Kommende Trends in der Disaster Recovery für Data Lakes

Emerging trends in disaster recovery for data lakes

Immer mehr Unternehmen gehen dazu über, ihre großen und stetig wachsenden Datenvolumen in Data Lakes abzulegen, statt sie auf verschiedene Silos zu verteilen. Diese Methode bietet zahlreiche Vorteile für den Zugriff und die Verwaltung – und auch in puncto IT-Sicherheit und Compliance. Unser Partner WANdisco trägt mit seinen Lösungen stark dazu bei. Im Interview spricht Katherine Sheehan, Senior Solutions Architect bei WANdisco, über aktuelle Trends in den Bereichen Disaster Recovery und Hochverfügbarkeit für On-Premise- und Cloud Hadoop Data-Lake-Implementierungen.

In den letzten Jahren haben wir gesehen, wie sich Hadoop entwickelt hat und die Akzeptanz der Unternehmen steigt. Wie wirkt sich das auf Disaster-Recovery- und Hochverfügbarkeitsstrategien aus?

Wenn es um Hadoop-Workloads geht, ist klar, dass die Objektspeicherung die Zukunft ist – und der Gartner Hype Cycle prognostiziert für das Data Management in den nächsten Jahren eine massiv zunehmende Akzeptanz von Hadoop in der Cloud. Derzeit nutzt eine Vielzahl von Unternehmen allerdings noch On-Premises Hadoop-Implementierungen für den täglichen Betrieb, so dass die Entwicklung zur Cloud eher schrittweise vonstattengeht.

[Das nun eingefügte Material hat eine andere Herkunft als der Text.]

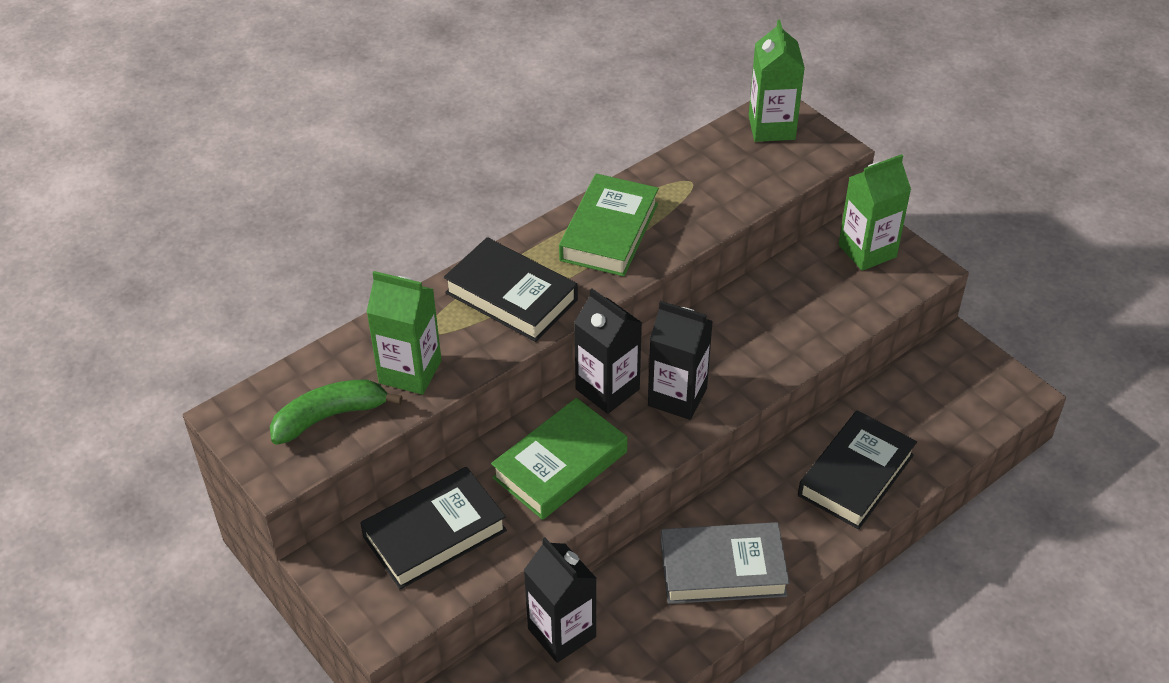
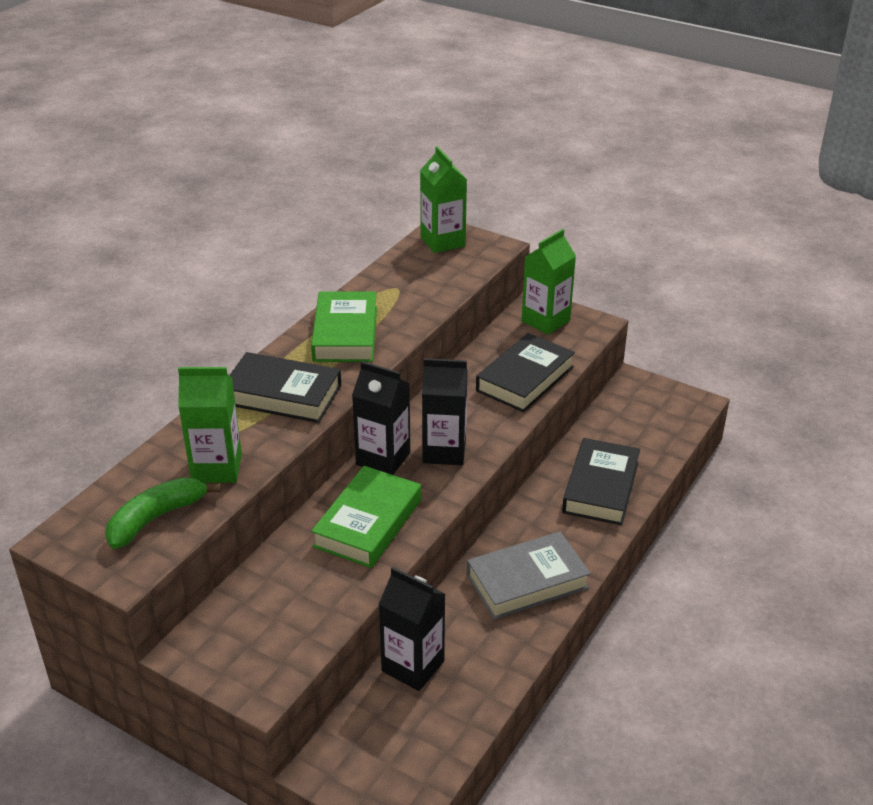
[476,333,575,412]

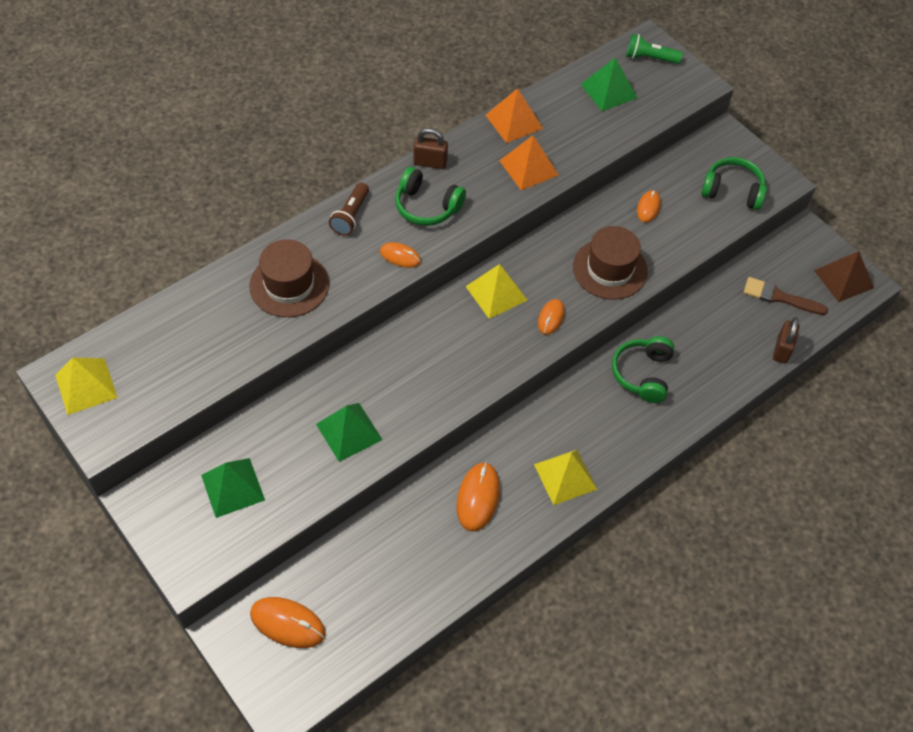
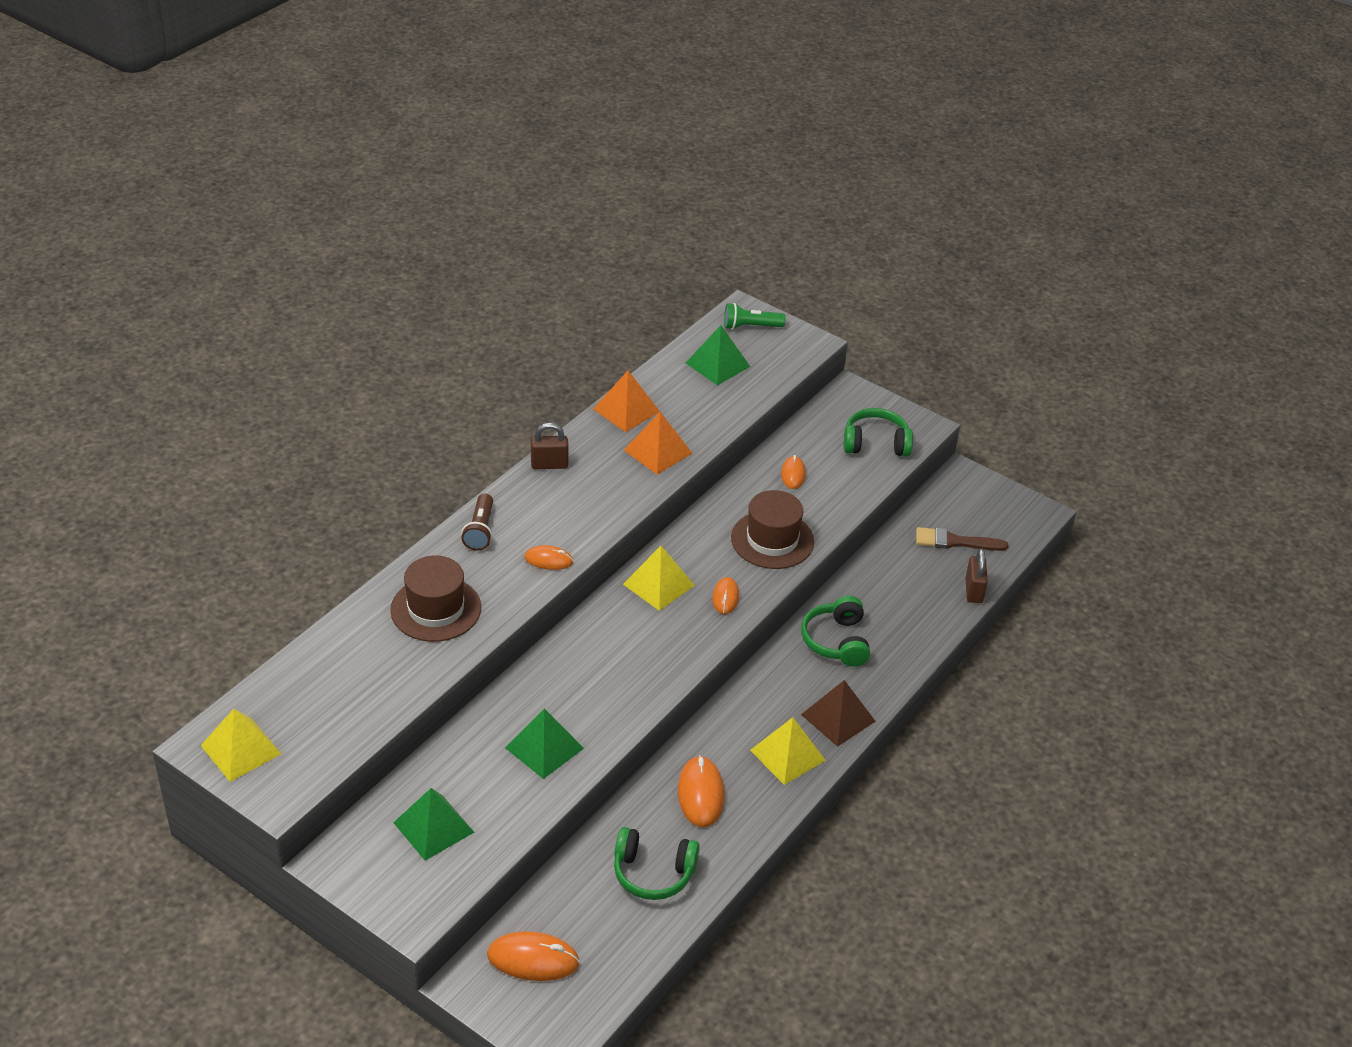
[614,827,700,900]
[801,680,875,747]

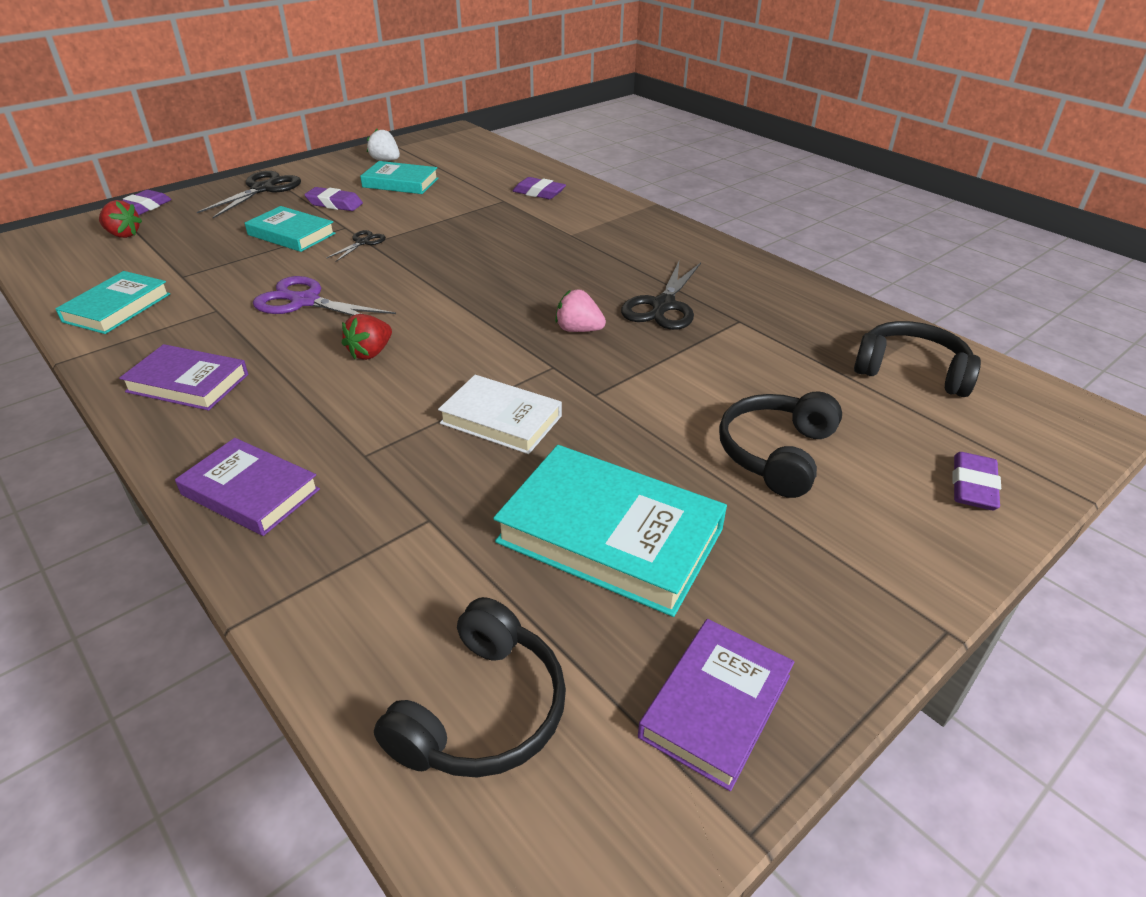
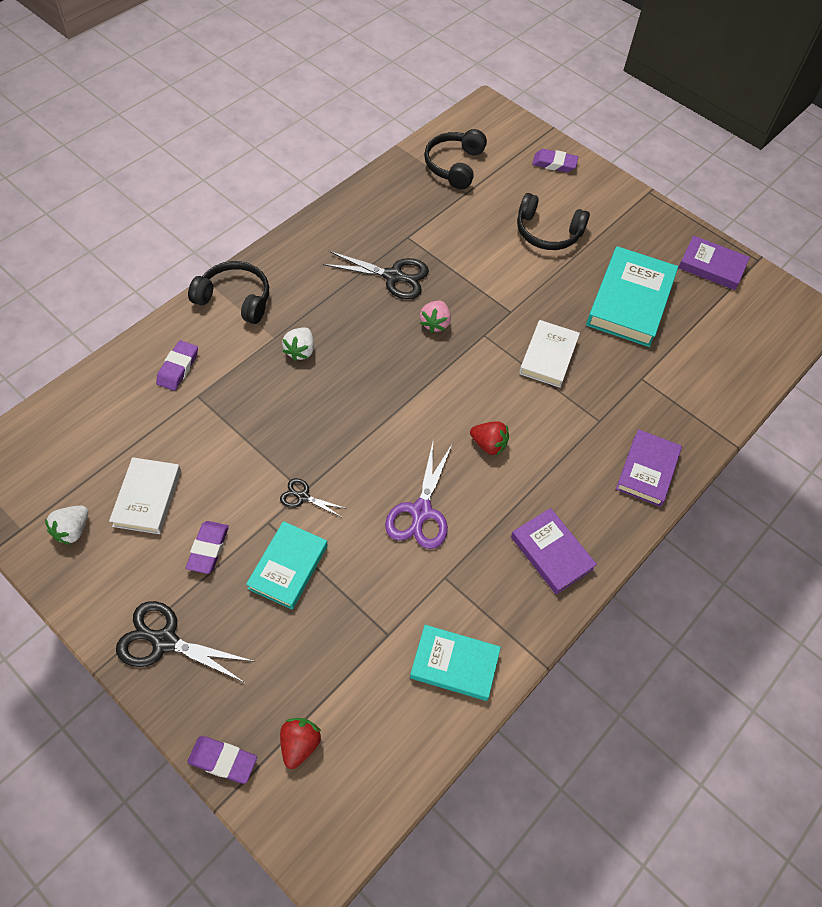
[109,457,181,534]
[511,508,597,594]
[188,261,269,324]
[282,327,314,361]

Da diese lokalen Hadoop-Plattformen oft kritische Workloads unterstützen, können ungeplante Ausfallzeiten einen erheblichen Einfluss auf das Ergebnis eines Unternehmens haben. Dies hat zu immer strengeren Service Level Agreements (SLAs) für die Verfügbarkeit geführt. In der IT-Abteilung ändern diese SLAs den Fokus von „wie können wir unsere Daten in einem Recovery-Szenario wiederherstellen“ auf „wie schnell können wir unsere Daten in einem Recovery-Szenario wiederherstellen“.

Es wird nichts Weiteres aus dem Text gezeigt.